Elternveranstaltung. Am Montag, 24. Oktober, fand im Theatersaal des Rathauses die Elternveranstaltung des Elternzirkel mit dem Titel «Alltag mit Kindern – so habe ich mir das nicht vorgestellt» statt. Als Referent konnte der kompetente Kinderarzt und Facharzt im Bereich der Entwicklungspädiatrie Sepp Holtz gewonnen werden.

 

Gleich zu Beginn gelang es Sepp Holtz mit fesselnden Praxisbeispielen die Anwesenden abzuholen. Zwischen kurzen Videosequenzen aus seinem Alltag als Kinderarzt vermittelte er sein grosses Wissen praxisnah. So erfuhren die Anwesenden, dass Kinder in den ersten Jahren ihr Verhalten vor allem durch das Abschauen bei Eltern, Geschwistern und Bezugspersonen erlernen. Demnach lernen Kinder an der Vorbildfunktion und gehorchen aus der Beziehung heraus. In dieser Zeit können Kinder spielerisch abgeholt und mit Kreativität um den Finger gewickelt werden.

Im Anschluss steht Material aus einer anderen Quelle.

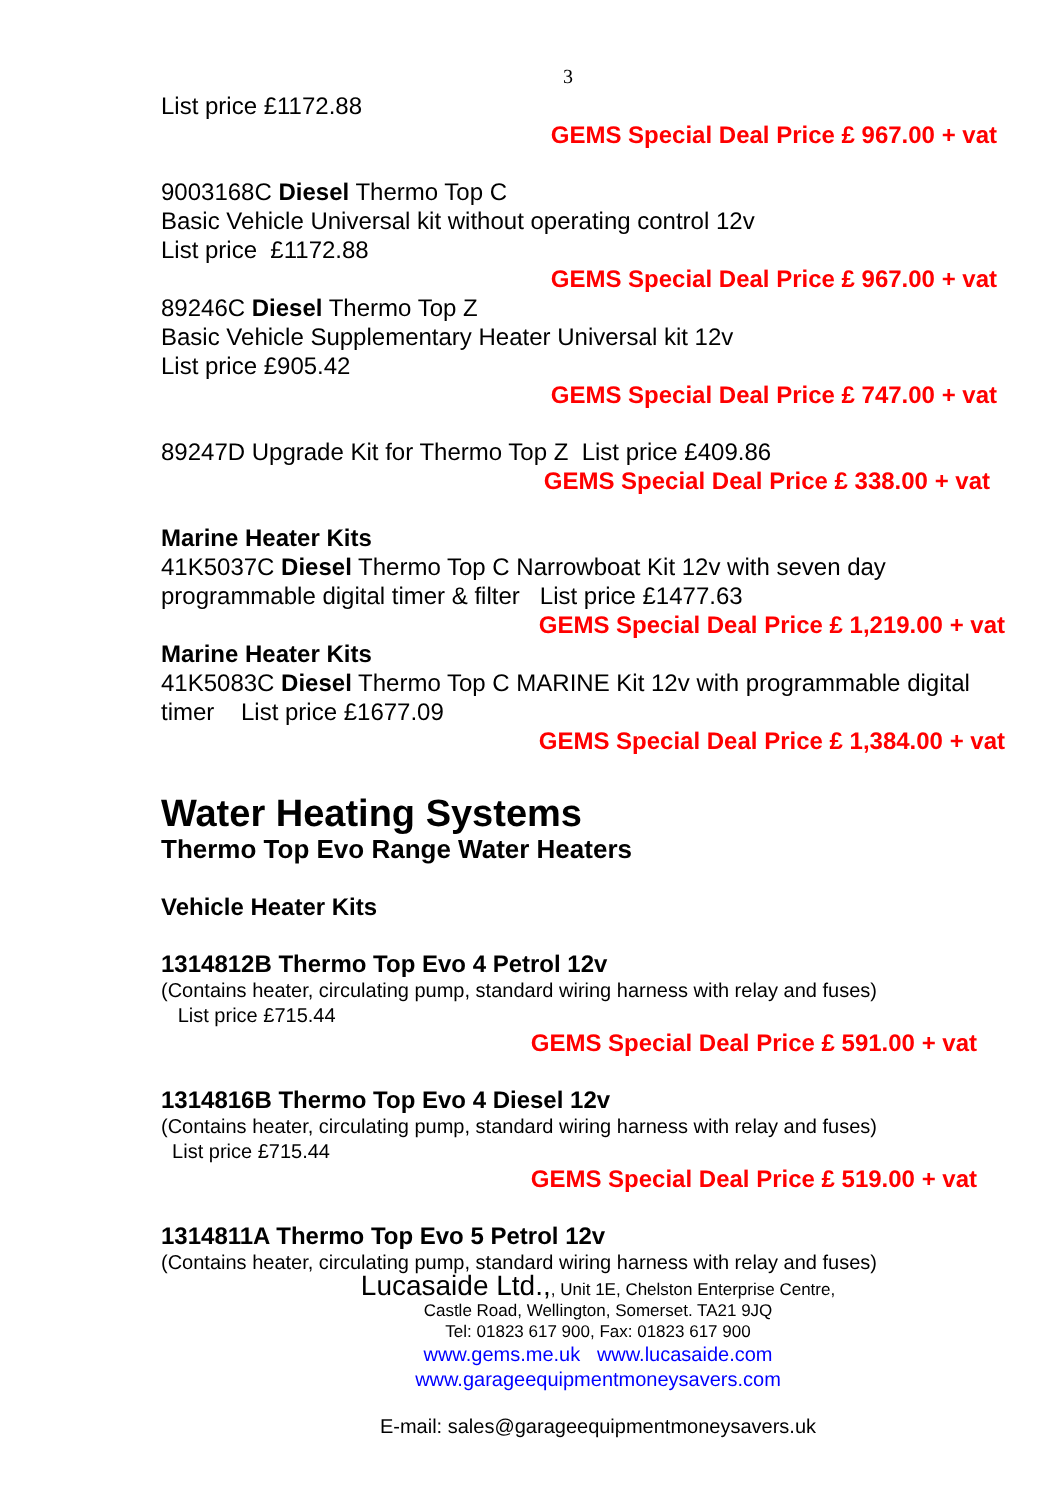3
List price £1172.88
GEMS Special Deal Price £ 967.00 + vat
9003168C Diesel Thermo Top C
Basic Vehicle Universal kit without operating control 12v
List price £1172.88
GEMS Special Deal Price £ 967.00 + vat
89246C Diesel Thermo Top Z
Basic Vehicle Supplementary Heater Universal kit 12v
List price £905.42
GEMS Special Deal Price £ 747.00 + vat
89247D Upgrade Kit for Thermo Top Z List price £409.86
GEMS Special Deal Price £ 338.00 + vat
Marine Heater Kits
41K5037C Diesel Thermo Top C Narrowboat Kit 12v with seven day programmable digital timer & filter List price £1477.63
GEMS Special Deal Price £ 1,219.00 + vat
Marine Heater Kits
41K5083C Diesel Thermo Top C MARINE Kit 12v with programmable digital timer List price £1677.09
GEMS Special Deal Price £ 1,384.00 + vat
Water Heating Systems
Thermo Top Evo Range Water Heaters
Vehicle Heater Kits
1314812B Thermo Top Evo 4 Petrol 12v
(Contains heater, circulating pump, standard wiring harness with relay and fuses)
List price £715.44
GEMS Special Deal Price £ 591.00 + vat
1314816B Thermo Top Evo 4 Diesel 12v
(Contains heater, circulating pump, standard wiring harness with relay and fuses)
List price £715.44
GEMS Special Deal Price £ 519.00 + vat
1314811A Thermo Top Evo 5 Petrol 12v
(Contains heater, circulating pump, standard wiring harness with relay and fuses)
Lucasaide Ltd.,, Unit 1E, Chelston Enterprise Centre,
Castle Road, Wellington, Somerset. TA21 9JQ
Tel: 01823 617 900, Fax: 01823 617 900
www.gems.me.uk www.lucasaide.com
www.garageequipmentmoneysavers.com
E-mail: sales@garageequipmentmoneysavers.uk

Im Alter von dreieinhalb bis vier Jahren erlangen Kinder die Fähigkeit die Gedanken der Mitmenschen zu erschliessen und können in die Perspektive eines anderen Menschen wechseln, die theory of mind. Meist beginnen sie zu diesem Zeitpunkt mit Lügen und Stehlen. Süffisant meinte Sepp Holtz, dass dieses Verhalten in diesem Alter positiv zu werten sei, denn die Kinder haben den grossen Entwicklungsschritt des Perspektivenwechsels vollbracht.

 

Konflikte selbst lösen lassen

Sepp Holtz erklärte den Anwesenden, dass Kinder streiten müssen. Dies gehört zu ihrer Entwicklung ganz einfach dazu. Gerade die Familie ist ein wichtiges Übungsfeld. Die Kinder sollen dabei immer die Möglichkeit bekommen ihren Streit selbst zu lösen. Allzu schnell schalten sich Eltern oder Betreuungspersonen in einen Streit ein, obwohl es reichen würde, die Situation zu beobachten. Ganz oft kann festgestellt werden, dass Kinder unmittelbar nach einem Streit wieder miteinander spielen und die Streitsituation vergessen ist.

Aus dem Publikum wurde die Frage zum Mittagstisch aufgeworfen, ein häufiger Streitpunkt in Familien. Alle kennen wohl die Situation, dass etwas Feines gekocht wird, was der Nachwuchs jedoch gar nicht schätzt. Sepp Holtz meinte dazu, dass die Eltern entscheiden, was auf den Tisch kommt. Die Kinder ihrerseits entscheiden, was und wie viel sie davon essen.

 

Erholungsinseln

Im herausfordernden Alltag mit Kindern ist es entscheidend, dass die Bezugsperson in stressigen Situationen mit Ruhe und Gelassenheit reagiert. Dazu ist es für die erziehende Person wichtig, sich Erholung zu gönnen und sich selbst hin und wieder etwas Gutes zu tun. Selbst ausgeglichen zu sein hilft, für die Kinder eine verlässliche Stütze zu sein.

 

Mit einigen guten Inputs, welche im Alltag umsetzbar sind, gingen die Anwesenden nach Hause. Mehr Antworten auf die vielen Erziehungsfragen aus dem Alltag beantwortet Sepp Holtz mit seiner Tochter im Podcast Familienbande der ProJuventute.